• Serie di esercizi
a - Nel testo sul cloud nelle aziende italiane, in quale percentuale dei casi i responsabili della tecnologia hanno indicato la strategia multicloud come iniziativa prioritaria per l'anno in corso?
b - Trascrivi fedelmente dal testo sul cloud nelle aziende italiane il passo che va da "Da queste basi, ha" fino a "alla logica full-cloud.".

• Estratto del testo
%%

N. Marzo 2021
a cura di Roberto Bonino,
Giornalista di Technopolis e ICTBusiness.it,
Indigo Communication
La recentissima indagine “The Digital Business Transformation Survey 2021”, realizzata da The Innovation Group (TIG), mostra come il cloud computing, soprattutto negli aspetti più legati alla migrazione di workload o componenti infrastrutturali, sia uno dei pilastri per l’innovazione delle aziende italiane, con percentuali di investimenti definiti per il 2020 o programmati per il 2021 superiori al 60%. I responsabili della tecnologia in azienda, in modo particolare, hanno indicato, nel 48% dei casi, la strategia multicloud come iniziativa prioritaria per l’anno in corso, alle spalle solo della sicurezza nelle sue varie sfaccettature (business continuity, compliance, risk management) e a pari merito con lo smart working, un tema asceso di importanza a seguito degli effetti della pandemia, che si stanno trascinando nel tempo.
Una trasformazione digitale acceleratasi notevolmente nel corso dell’ultimo anno e la modernizzazione dell’IT avviatasi da tempo sono fattori strategici di spinta per un’adozione più convinta di infrastrutture ibride, in un contesto nel quale la compresenza di risorse fisiche e virtuali, on-premise e cloud, va bilanciata con la riduzione nella complessità di gestione, i workload devono potersi muovere verso l’ambiente più utile alle esigenze del business, il personale IT deve diventare più trasversale e meno specializzato, gli obiettivi di governance e compliance vanno a braccetto con quelli di sicurezza e protezione dei dati.
Da queste basi, ha preso le mosse un’indagine qualitativa che Indigo Communication ha realizzato analizzando esperienze e riflessioni di oltre quindici aziende di dimensioni grandi e medio-grandi, appartenenti a diversi settori merceologici, in particolare al manufacturing, all’energy e ai servizi. Parliamo di realtà con una tradizione radicata, che per molto tempo hanno lavorato in modo pressoché esclusivo con il proprio data center interno, talvolta possono aver compiuto scelte di esternalizzazione in hosting e solo da qualche anno hanno avviato processi di migrazione verso il cloud. In tutti i casi, siamo di fronte a infrastrutture ibride, con un percorso evolutivo in corso, che però al momento solo in pochi casi sfocerà in una totale adesione alla logica full-cloud.
Ad accomunare le esperienze esaminate è un percorso iniziato più o meno ovunque con la trasposizione verso l’esterno di strumenti e applicazioni “commoditizzate”, dalla posta elettronica alla produttività individuale. Prevalgono scelte di natura SaaS (Software-as-a-Service), per ragioni di semplicità e di offerta di mercato, mentre il concetto di PaaS (Platform-as-a-Service) è stato adottato dalle realtà che hanno voluto eliminare la necessità di installare in casa hardware e software per sviluppare o lanciare nuove applicazioni.
Lo scenario appare comunque in rapida evoluzione. Il ritmo dei cambiamenti di mercato sta agendo da fattore di spinta primario verso una maggiore adozione del cloud, in diversi casi fungendo da motore per un’evoluzione più strategica della gestione infrastrutturale dell’IT, in qualche situazione minoritaria forzando resistenze più radicate. La migrazione è fin qui avvenuta con tempi in generale piuttosto lenti e meditati, nell’arco di diversi anni, mentre ora sembra esserci una certa accelerazione. Laddove l’IT è riuscita a ritagliarsi un ruolo riconosciuto di abilitatore a supporto del business, il passaggio appare più compiuto e metabolizzato, mentre in altri casi stanno giocando un peso rilevante fattori come gli adeguamenti normativi, il mutamento dello scenario competitivo o anche la repentina ascesa dello smart working e della collaboration legata agli effetti del Covid-19 sulle abitudini lavorative.

%%

Voci salvate
%%

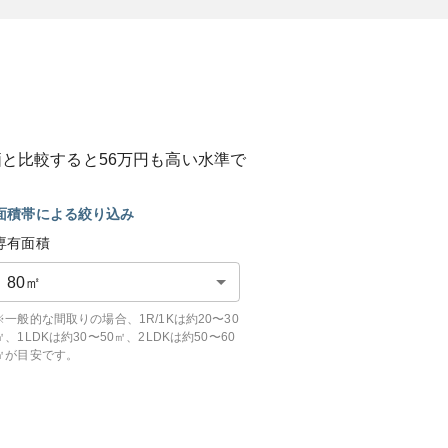
価と比較すると
56
万円も
高い
水準で
面積帯による絞り込み
専有面積
80
㎡
※一般的な間取りの場合、1R/1Kは約20〜30
㎡、1LDKは約30〜50㎡、2LDKは約50〜60
㎡が目安です。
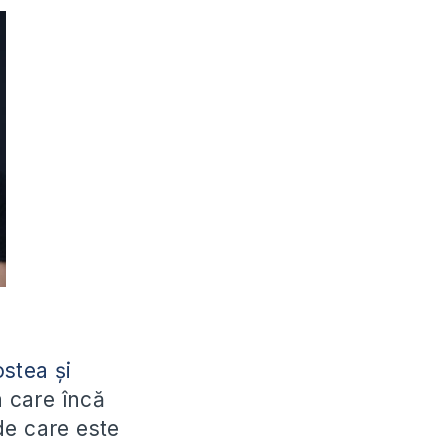
stea și
a care încă
de care este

%%

• Soluzioni
a - Nel 48% dei casi.

b -
Da queste basi, ha preso le mosse un’indagine qualitativa che Indigo Communication ha realizzato analizzando esperienze e riflessioni di oltre quindici aziende di dimensioni grandi e medio-grandi, appartenenti a diversi settori merceologici, in particolare al manufacturing, all’energy e ai servizi. Parliamo di realtà con una tradizione radicata, che per molto tempo hanno lavorato in modo pressoché esclusivo con il proprio data center interno, talvolta possono aver compiuto scelte di esternalizzazione in hosting e solo da qualche anno hanno avviato processi di migrazione verso il cloud. In tutti i casi, siamo di fronte a infrastrutture ibride, con un percorso evolutivo in corso, che però al momento solo in pochi casi sfocerà in una totale adesione alla logica full-cloud.